### What you are asked to do
In the forum post about parsing JSON from Kinesis in Spark, what arguments are passed to KinesisUtils.createStream? List them in order.

I'm trying to process Json strings from Kinesis. The Json strings can have a couple of different forms. From Kinesis, I create a DStream:
val kinesisStream = KinesisUtils.createStream(
ssc, appName, "Kinesis_Stream", "kinesis.ap-southeast-1.amazonaws.com",
"region", InitialPositionInStream.LATEST, kinesisCheckpointInterval, StorageLevel.MEMORY_AND_DISK_2)
val lines = kinesisStream.map(x => new String(x))
lines.foreachRDD((rdd, time) =>{
val sqlContext = SQLContextSingleton.getInstance(rdd.sparkContext)
import sqlContext.implicits.StringToColumn
if(rdd.count() > 0){
// Process jsons here
// Json strings here would have either one of the formats below
}
})
The RDD strings would have either one of these json strings. Collection:
[
{
"data": {
"ApplicationVersion": "1.0.3 (65)",
"ProjectId": 30024,
"TargetId": "4138",
"Timestamp": 0
},
"host": "host1"
},
{
"data": {
"ApplicationVersion": "1.0.3 (65)",
"ProjectId": 30025,
"TargetId": "4139",
"Timestamp": 0
},
"host": "host1"
}
]
and some Json strings are single object like so:
{
"ApplicationVersion": "1.0.3 (65)",
"ProjectId": 30026,
"TargetId": "4140",
"Timestamp": 0
}
I want to be able to extract the object from the "data" key if it is the first type of Json string and combine with the second type of Json and form a RDD/DataFrame, how can I achieve this?
Ultimately I would like my data frame to be something like this:
+------------------+---------+--------+---------+
|ApplicationVersion|ProjectId|TargetId|Timestamp|
+------------------+---------+--------+---------+
| 1.0.3 (65)| 30024| 4138| 0|
| 1.0.3 (65)| 30025| 4139| 0|
| 1.0.3 (65)| 30026| 4140| 0|
+------------------+---------+--------+---------+
Sorry, new to Scala and Spark. I've been looking at existing examples but haven't found a solution unfortunately.
Many thanks in advance.

### Dataset excerpt
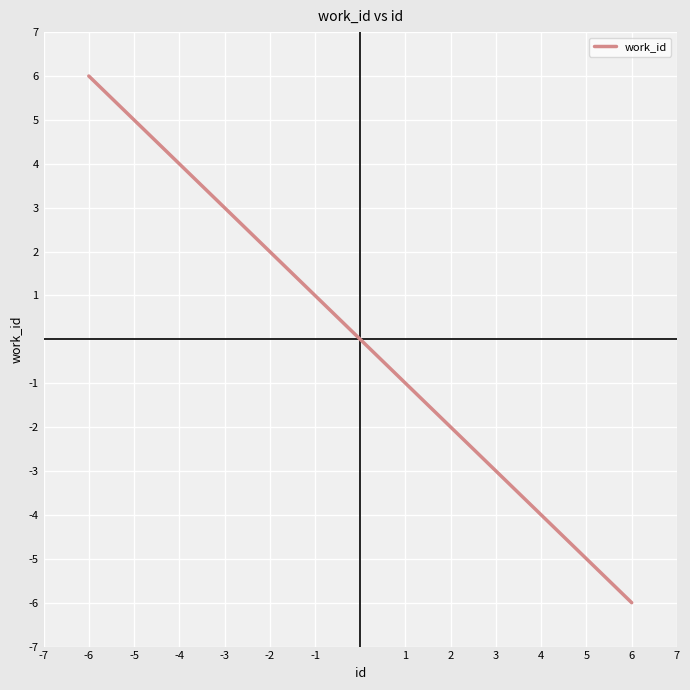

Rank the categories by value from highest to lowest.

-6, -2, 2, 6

### Answer box
1. ssc
2. appName
3. "Kinesis_Stream"
4. "kinesis.ap-southeast-1.amazonaws.com"
5. "region"
6. InitialPositionInStream.LATEST
7. kinesisCheckpointInterval
8. StorageLevel.MEMORY_AND_DISK_2